_Aim of the exercise_
Swap "bounding box" for "bbox" in the lines between the one holding "Document page, 1654x931 pixels." and the one holding "title Statistically significant", inclusive, and give only those lines, otherwise unchanged.

_Excerpted records_
^^^^
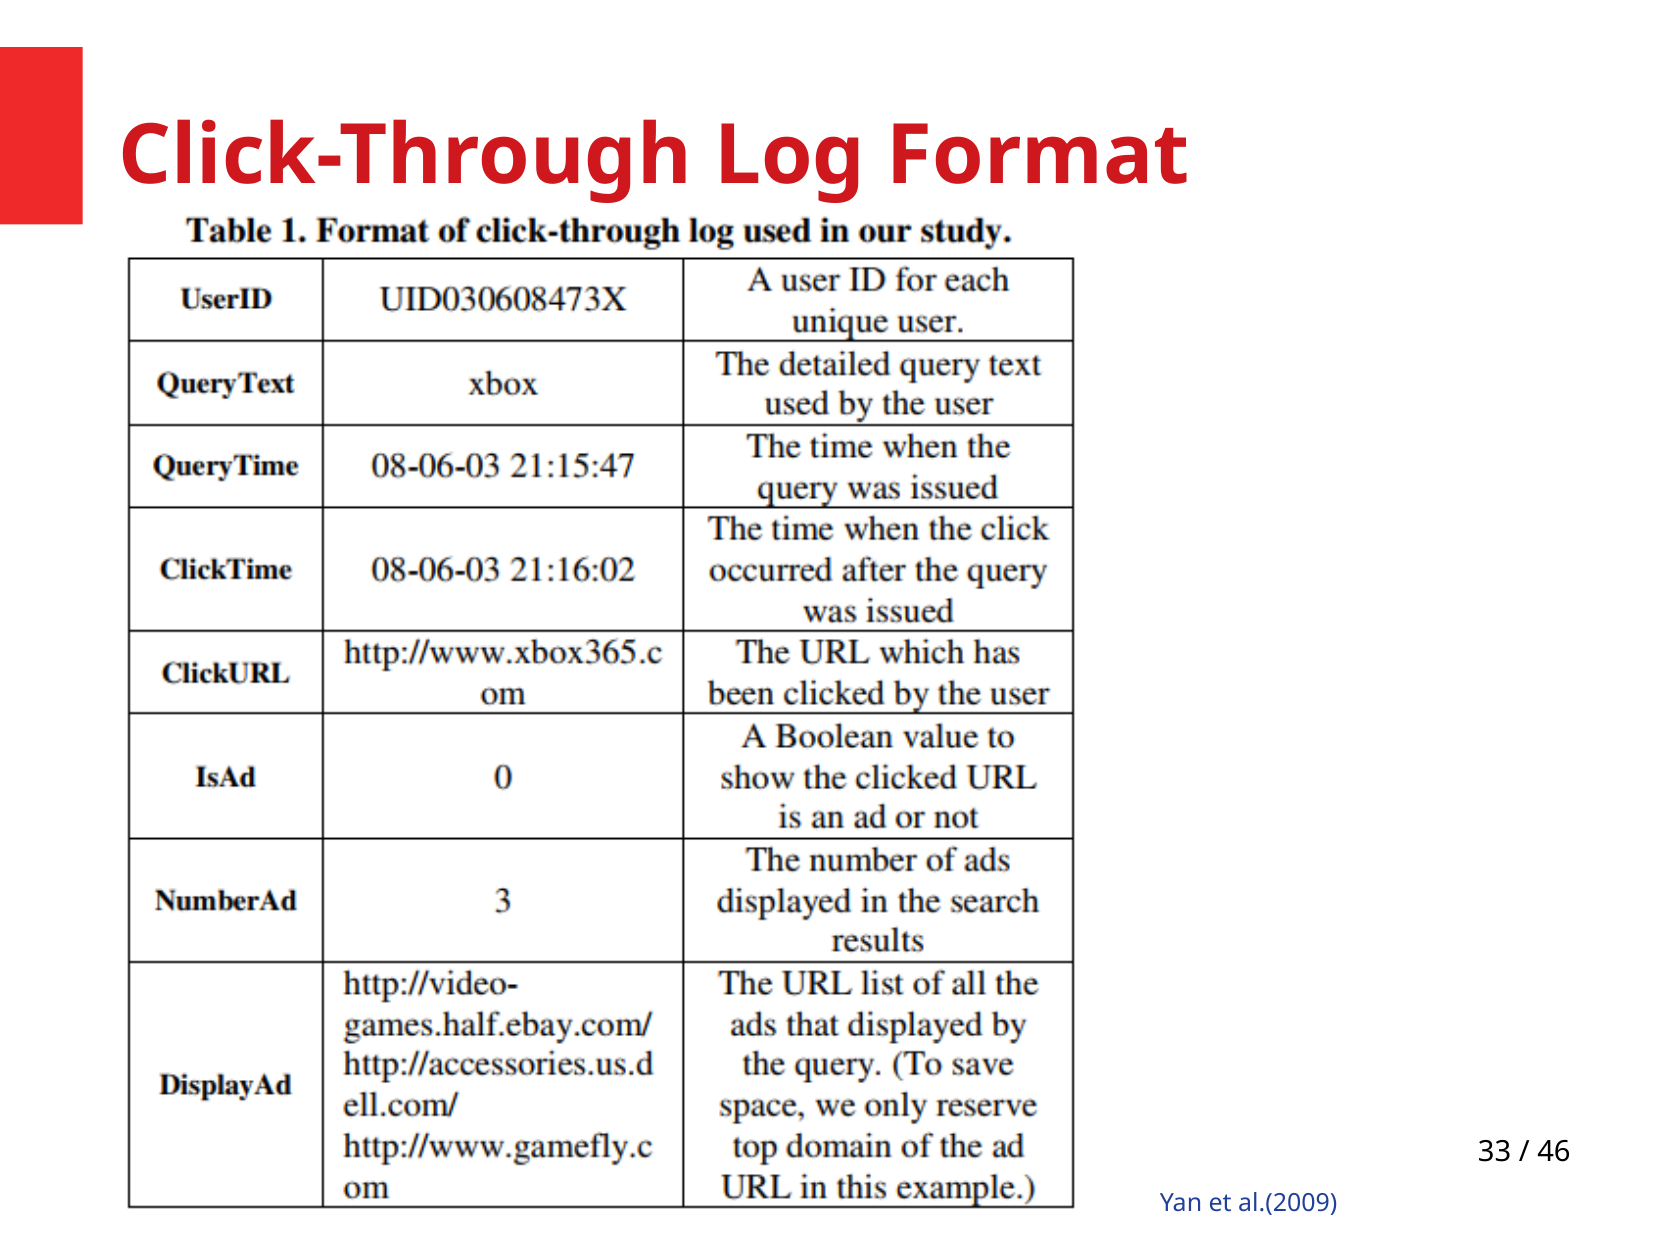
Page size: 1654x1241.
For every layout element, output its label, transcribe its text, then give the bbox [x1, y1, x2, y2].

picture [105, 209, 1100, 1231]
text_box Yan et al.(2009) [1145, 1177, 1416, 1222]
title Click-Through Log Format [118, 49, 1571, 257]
^^^^
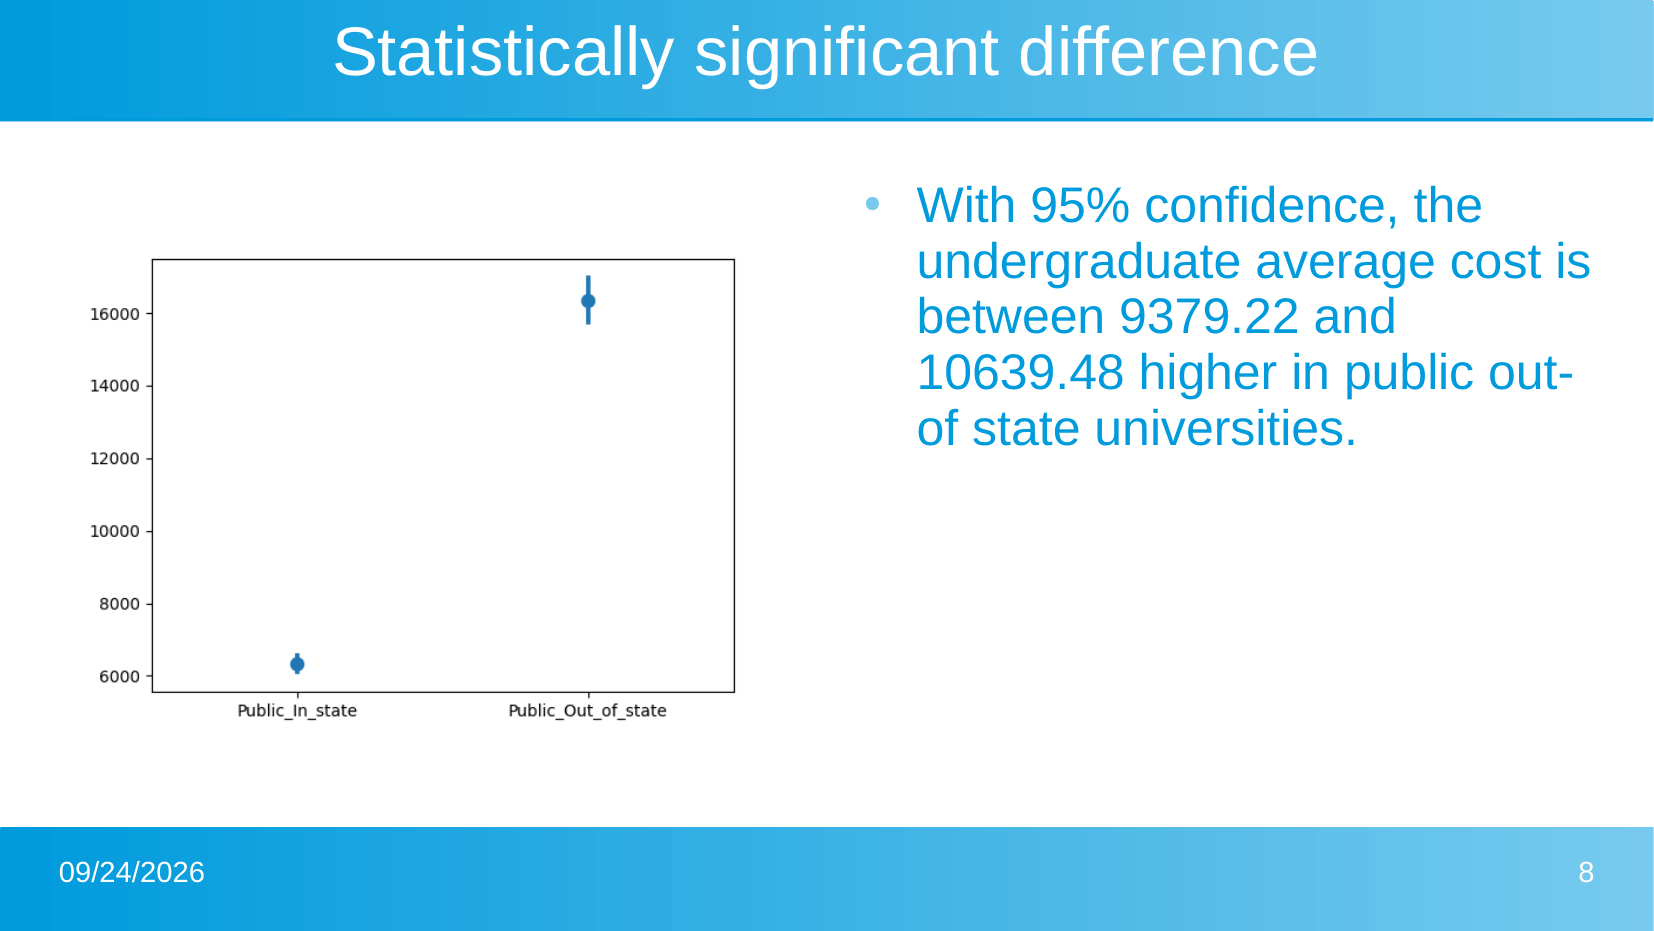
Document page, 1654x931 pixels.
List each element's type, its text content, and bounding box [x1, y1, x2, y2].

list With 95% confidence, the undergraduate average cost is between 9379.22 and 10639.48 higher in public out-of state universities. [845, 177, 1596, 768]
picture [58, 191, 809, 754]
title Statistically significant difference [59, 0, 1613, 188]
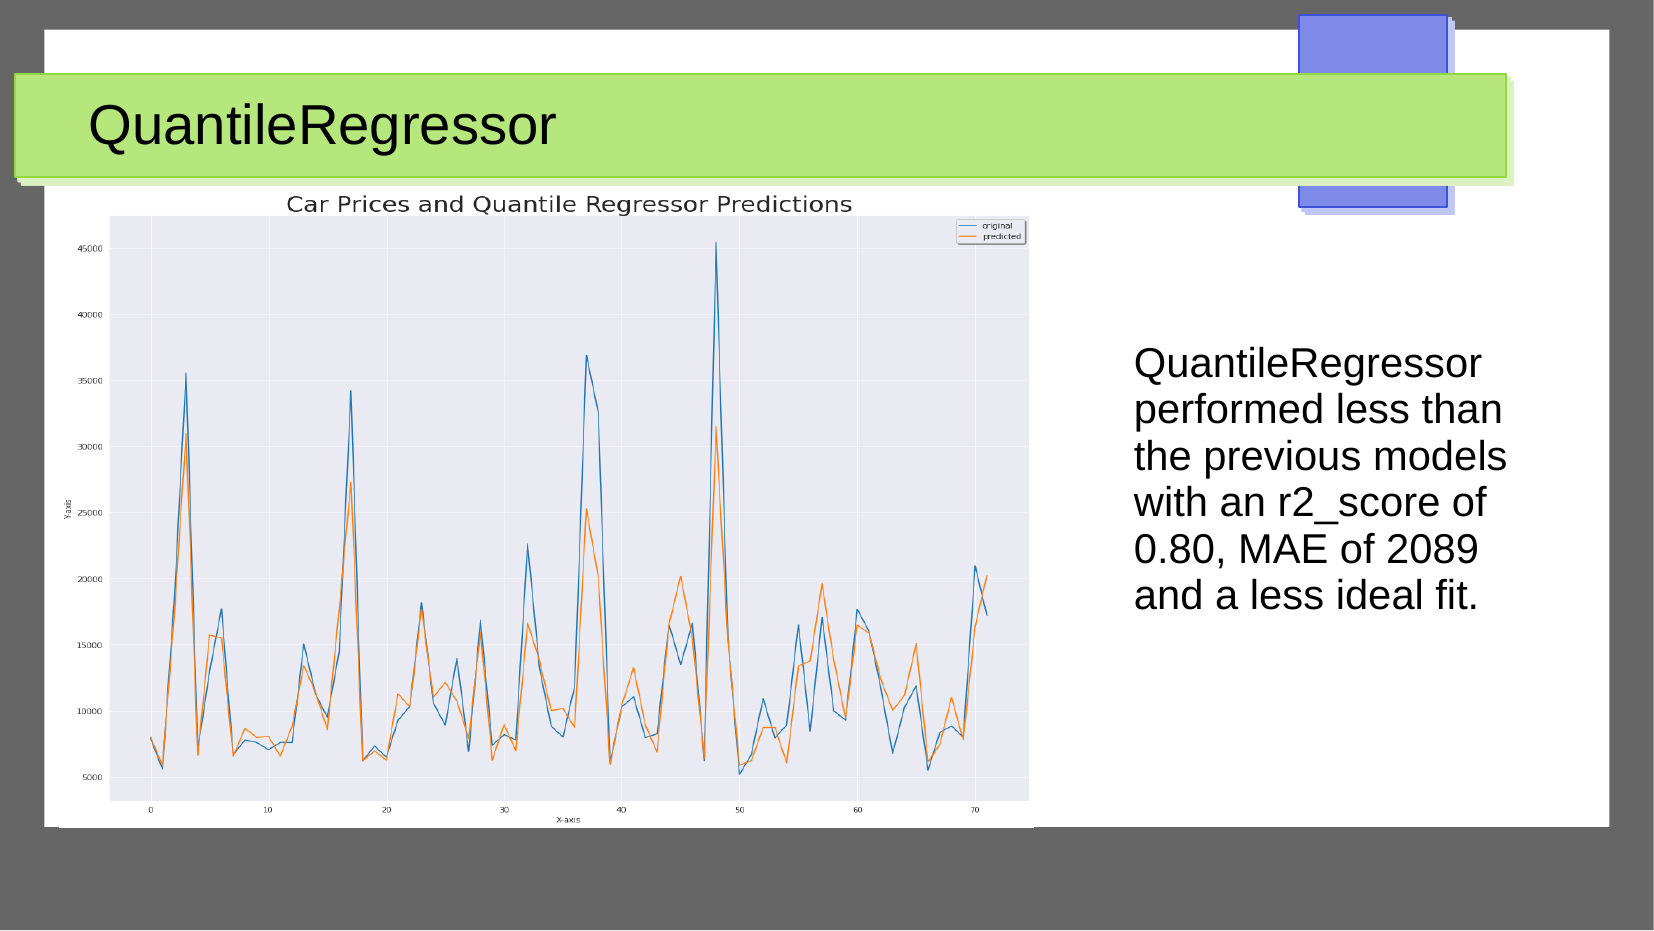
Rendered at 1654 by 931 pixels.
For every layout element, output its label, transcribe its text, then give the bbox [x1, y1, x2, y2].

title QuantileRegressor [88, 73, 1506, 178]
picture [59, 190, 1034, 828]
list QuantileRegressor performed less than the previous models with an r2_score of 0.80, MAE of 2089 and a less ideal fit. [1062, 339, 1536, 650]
^^^^
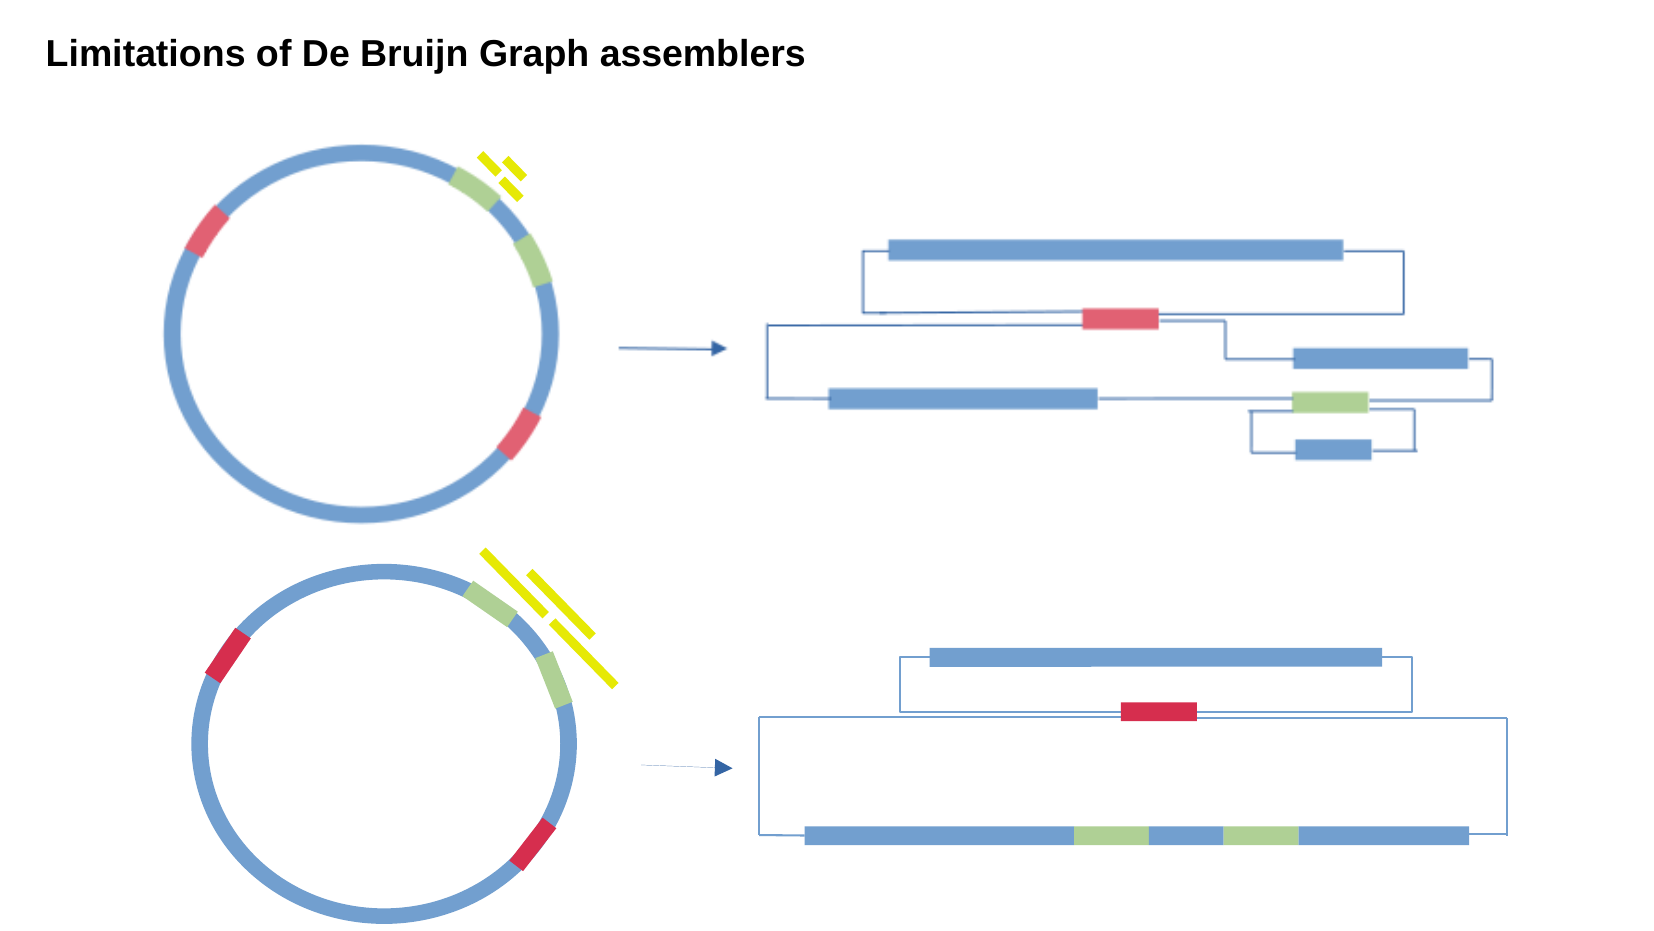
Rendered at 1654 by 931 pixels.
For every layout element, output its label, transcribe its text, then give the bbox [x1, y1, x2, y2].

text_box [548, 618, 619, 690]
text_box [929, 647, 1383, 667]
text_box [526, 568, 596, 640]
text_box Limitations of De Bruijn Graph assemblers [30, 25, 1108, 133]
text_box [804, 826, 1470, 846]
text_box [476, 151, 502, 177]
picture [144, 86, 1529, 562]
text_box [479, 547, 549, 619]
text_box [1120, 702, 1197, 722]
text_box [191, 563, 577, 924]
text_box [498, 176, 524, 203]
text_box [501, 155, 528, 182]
^^^^
_Complete answer_
Document page, 1654x931 pixels.
List each element's type, its text content, and bbox [x1, y1, x2, y2].

list With 95% confidence, the undergraduate average cost is between 9379.22 and 10639.48 higher in public out-of state universities. [845, 177, 1596, 768]
picture [58, 191, 809, 754]
title Statistically significant difference [59, 0, 1613, 188]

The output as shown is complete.